Santiago was actually playing basketball when a friend alerted him to a swollen spot on his neck.

“I just thought I had swollen lymph nodes or something,” Santiago said. “The doctor was like, ‘I’ve been doing this for 30 years, and I can tell just by looking at it and touching it – not to scare you – it’s probably cancer, but we won’t know until we do a biopsy.’”

The test revealed that Santiago did have cancer.

“I had to have chemotherapy sessions,” Santiago said. “I picked Friday so I could be sick on the weekends and then go back to work.”

Unfortunately, there was more bad news.

“In the middle of my chemo treatments, my mom got sick and she died,” Santiago said. “Then we found out she died from Stage 4 cancer. She was my best friend. She was my chemo talker. She’d call me, or I’d call her and let her know how I’m doing. It was my fourth chemo treatment out of 12 when she had passed away.”
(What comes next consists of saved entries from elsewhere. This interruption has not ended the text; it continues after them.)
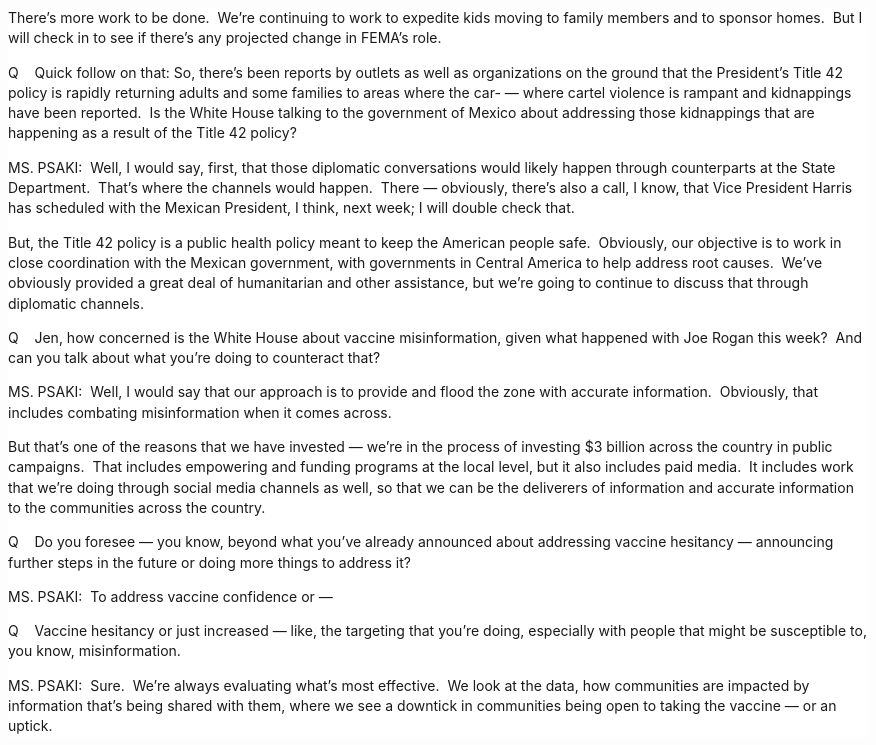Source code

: There’s more work to be done.  We’re continuing to work to expedite kids
moving to family members and to sponsor homes.  But I will check in to
see if there’s any projected change in FEMA’s role.  
  
Q    Quick follow on that: So, there’s been reports by outlets as well
as organizations on the ground that the President’s Title 42 policy is
rapidly returning adults and some families to areas where the car- —
where cartel violence is rampant and kidnappings have been reported.  Is
the White House talking to the government of Mexico about addressing
those kidnappings that are happening as a result of the Title 42
policy?  
  
MS. PSAKI:  Well, I would say, first, that those diplomatic
conversations would likely happen through counterparts at the State
Department.  That’s where the channels would happen.  There — obviously,
there’s also a call, I know, that Vice President Harris has scheduled
with the Mexican President, I think, next week; I will double check
that.   
  
But, the Title 42 policy is a public health policy meant to keep the
American people safe.  Obviously, our objective is to work in close
coordination with the Mexican government, with governments in Central
America to help address root causes.  We’ve obviously provided a great
deal of humanitarian and other assistance, but we’re going to continue
to discuss that through diplomatic channels.   
  
Q    Jen, how concerned is the White House about vaccine misinformation,
given what happened with Joe Rogan this week?  And can you talk about
what you’re doing to counteract that?   
  
MS. PSAKI:  Well, I would say that our approach is to provide and flood
the zone with accurate information.  Obviously, that includes combating
misinformation when it comes across.   
  
But that’s one of the reasons that we have invested — we’re in the
process of investing $3 billion across the country in public campaigns. 
That includes empowering and funding programs at the local level, but it
also includes paid media.  It includes work that we’re doing through
social media channels as well, so that we can be the deliverers of
information and accurate information to the communities across the
country.  
  
Q    Do you foresee — you know, beyond what you’ve already announced
about addressing vaccine hesitancy — announcing further steps in the
future or doing more things to address it?   
  
MS. PSAKI:  To address vaccine confidence or —  
  
Q    Vaccine hesitancy or just increased — like, the targeting that
you’re doing, especially with people that might be susceptible to, you
know, misinformation.  
  
MS. PSAKI:  Sure.  We’re always evaluating what’s most effective.  We
look at the data, how communities are impacted by information that’s
being shared with them, where we see a downtick in communities being
open to taking the vaccine — or an uptick.   
  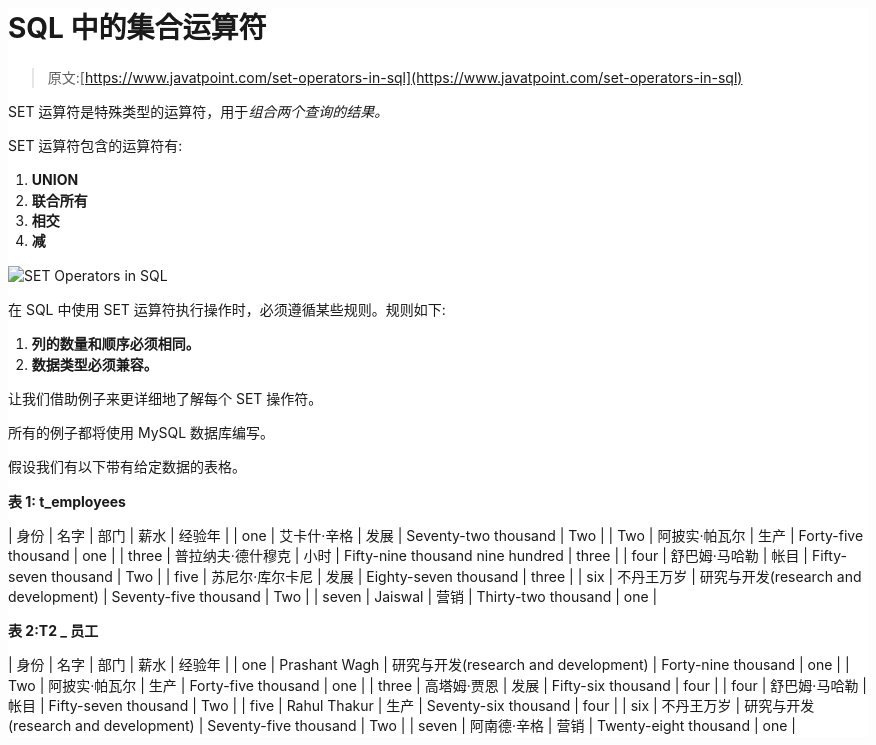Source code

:# SQL 中的集合运算符

> 原文:[https://www.javatpoint.com/set-operators-in-sql](https://www.javatpoint.com/set-operators-in-sql)

SET 运算符是特殊类型的运算符，用于*组合两个查询的结果。*

SET 运算符包含的运算符有:

1.  **UNION**
2.  **联合所有**
3.  **相交**
4.  **减**

![SET Operators in SQL](../Images/6ccc529e7ff20ed3498cf7945ae35844.png)

在 SQL 中使用 SET 运算符执行操作时，必须遵循某些规则。规则如下:

1.  **列的数量和顺序必须相同。**
2.  **数据类型必须兼容。**

让我们借助例子来更详细地了解每个 SET 操作符。

所有的例子都将使用 MySQL 数据库编写。

假设我们有以下带有给定数据的表格。

**表 1: t_employees**

| 身份 | 名字 | 部门 | 薪水 | 经验年 |
| one | 艾卡什·辛格 | 发展 | Seventy-two thousand | Two |
| Two | 阿披实·帕瓦尔 | 生产 | Forty-five thousand | one |
| three | 普拉纳夫·德什穆克 | 小时 | Fifty-nine thousand nine hundred | three |
| four | 舒巴姆·马哈勒 | 帐目 | Fifty-seven thousand | Two |
| five | 苏尼尔·库尔卡尼 | 发展 | Eighty-seven thousand | three |
| six | 不丹王万岁 | 研究与开发(research and development) | Seventy-five thousand | Two |
| seven | Jaiswal | 营销 | Thirty-two thousand | one |

**表 2:T2 _ 员工**

| 身份 | 名字 | 部门 | 薪水 | 经验年 |
| one | Prashant Wagh | 研究与开发(research and development) | Forty-nine thousand | one |
| Two | 阿披实·帕瓦尔 | 生产 | Forty-five thousand | one |
| three | 高塔姆·贾恩 | 发展 | Fifty-six thousand | four |
| four | 舒巴姆·马哈勒 | 帐目 | Fifty-seven thousand | Two |
| five | Rahul Thakur | 生产 | Seventy-six thousand | four |
| six | 不丹王万岁 | 研究与开发(research and development) | Seventy-five thousand | Two |
| seven | 阿南德·辛格 | 营销 | Twenty-eight thousand | one |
Poetically, Santiago did the ceremonial cancer-free ringing of the bell on his mom’s birthday.

“When I found out my last treatment was February 8th, I got a little sad, and the doctor was like, ‘What’s wrong?’” Santiago said. “I was like February 12th is my mom’s birthday, and my last treatment is four days before this.’ And he was like, ‘We can wait four days, so you will always remember that for the rest of your life.’”

Santiago remembers being overcome with emotion.

“Ringing that bell wasn’t just for me,” Santiago said. “That was for my mom, too. Ringing that twice meant a heck of a lot. To this day, it’s one of my proudest accomplishments.”

AT HOME AT THE Y

The Boys & Girls Club will always have a huge part of Santiago’s heart.

Not only was it the organization that was there for him as a kid, it was also the organization that helped prepare him for his life’s work.

It changed his life.

It also made the thought of leaving difficult.

But he knows the staff at the Jersey City Boys & Girls Club would be proud of the work he’s currently doing at the Staunton-Augusta Family YMCA.

After all, they helped prepare him for this.

And “Mr. Eddie” knows his mom is proud of his YMCA work, too.

“My mom always asked me, ‘What’s your passion?’ And I ask kids that all the time,” Santiago said. “I told her, ‘Making kids happy.’ I know I if I could help a kid out, that makes me feel good.

“I just remember her crying on the phone, telling me how much she’s proud of me. She was so happy that she put me in the Boys & Girls Club, and she said that as a parent, that’s one of the best decisions she’s ever made with her kids.”

And he’s also glad he accepted the Y’s offer.

Santiago is living out his life purpose through the YMCA.

“The support I received from this place during my cancer treatments I will never forget,” Santiago said. “It’s very cool that we’re like family here.”